RESULTS: First, the levels of circulating interleukin-8, neutrophil-to-lymphocyte ratio, and NETs were closely related to poor efficacy of first-line chemoimmunotherapy. Patients were classed into a low NET group or a high NET group. A total of 54 differential plasma metabolites were identified. These metabolites were primarily involved in arachidonic acid and purine metabolism. Three key metabolites were identified as crucial variables, including 8,9-epoxyeicosatrienoic acid, L-malate, and bis(monoacylglycerol)phosphate (18:1/16:0). Using metabolomic sequencing data and machine learning methods, key metabolic signatures were screened to predict NET level as well as chemoimmunotherapy efficacy.
CONCLUSIONS: The identified metabolic signatures may effectively distinguish NET levels and predict clinical benefit from chemoimmunotherapy in NSCLC patients.
摘要:
背景:非小细胞肺癌(NSCLC)是肺癌的主要形式,化疗和免疫治疗的结合为患有这种疾病的患者提供了有希望的治疗选择。然而,耐药性的出现显著限制了这些治疗策略的有效性.因此,必须设计出准确检测和评估这些治疗方法的疗效的方法。
目的:确定非小细胞肺癌患者中与中性粒细胞胞外陷阱(NETs)和化学免疫疗法疗效相关的代谢特征。
方法:总共,纳入159例接受一线化学免疫治疗的NSCLC患者。我们首先调查了影响临床疗效的特征。通过商业试剂盒测量NETs和细胞因子的循环水平。液相色谱串联质谱定量血浆代谢物,并鉴定了差异代谢物。最小绝对收缩和选择运算符,支持向量机-递归特征消除,并采用随机森林算法。通过使用血浆代谢谱和机器学习算法,建立了预测性代谢特征。
结果:首先,循环白细胞介素-8的水平,中性粒细胞与淋巴细胞的比率,和NETs与一线化学免疫疗法疗效差密切相关。将患者分为低NET组或高NET组。总共鉴定了54种差异血浆代谢物。这些代谢物主要参与花生四烯酸和嘌呤代谢。三个关键代谢物被确定为关键变量,包括8,9-环氧二十碳三烯酸,L-苹果酸,和双(单酰基甘油)磷酸酯(18:1/16:0)。使用代谢组学测序数据和机器学习方法,筛选关键代谢特征以预测NET水平和化学免疫疗法疗效.

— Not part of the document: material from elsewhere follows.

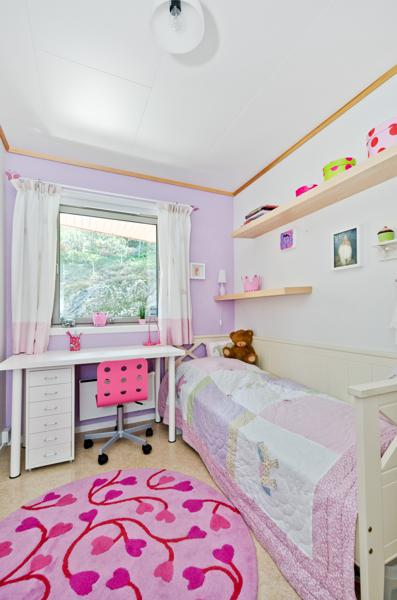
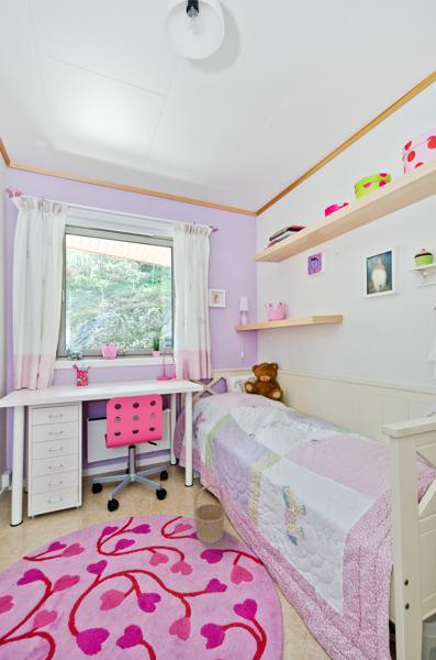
+ basket [192,484,227,544]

结论:确定的代谢特征可以有效区分NET水平,并预测NSCLC患者化学免疫疗法的临床获益。
目的:确定非小细胞肺癌患者中与中性粒细胞胞外陷阱(NETs)和化学免疫疗法疗效相关的代谢特征。
方法:总共,纳入159例接受一线化学免疫治疗的NSCLC患者。我们首先调查了影响临床疗效的特征。通过商业试剂盒测量NETs和细胞因子的循环水平。液相色谱串联质谱定量血浆代谢物,并鉴定了差异代谢物。最小绝对收缩和选择运算符,支持向量机-递归特征消除,并采用随机森林算法。通过使用血浆代谢谱和机器学习算法,建立了预测性代谢特征。
结果:首先,循环白细胞介素-8的水平,中性粒细胞与淋巴细胞的比率,和NETs与一线化学免疫疗法疗效差密切相关。将患者分为低NET组或高NET组。总共鉴定了54种差异血浆代谢物。这些代谢物主要参与花生四烯酸和嘌呤代谢。三个关键代谢物被确定为关键变量,包括8,9-环氧二十碳三烯酸,L-苹果酸,和双(单酰基甘油)磷酸酯(18:1/16:0)。使用代谢组学测序数据和机器学习方法,筛选关键代谢特征以预测NET水平和化学免疫疗法疗效.
结论:确定的代谢特征可以有效区分NET水平,并预测NSCLC患者化学免疫疗法的临床获益。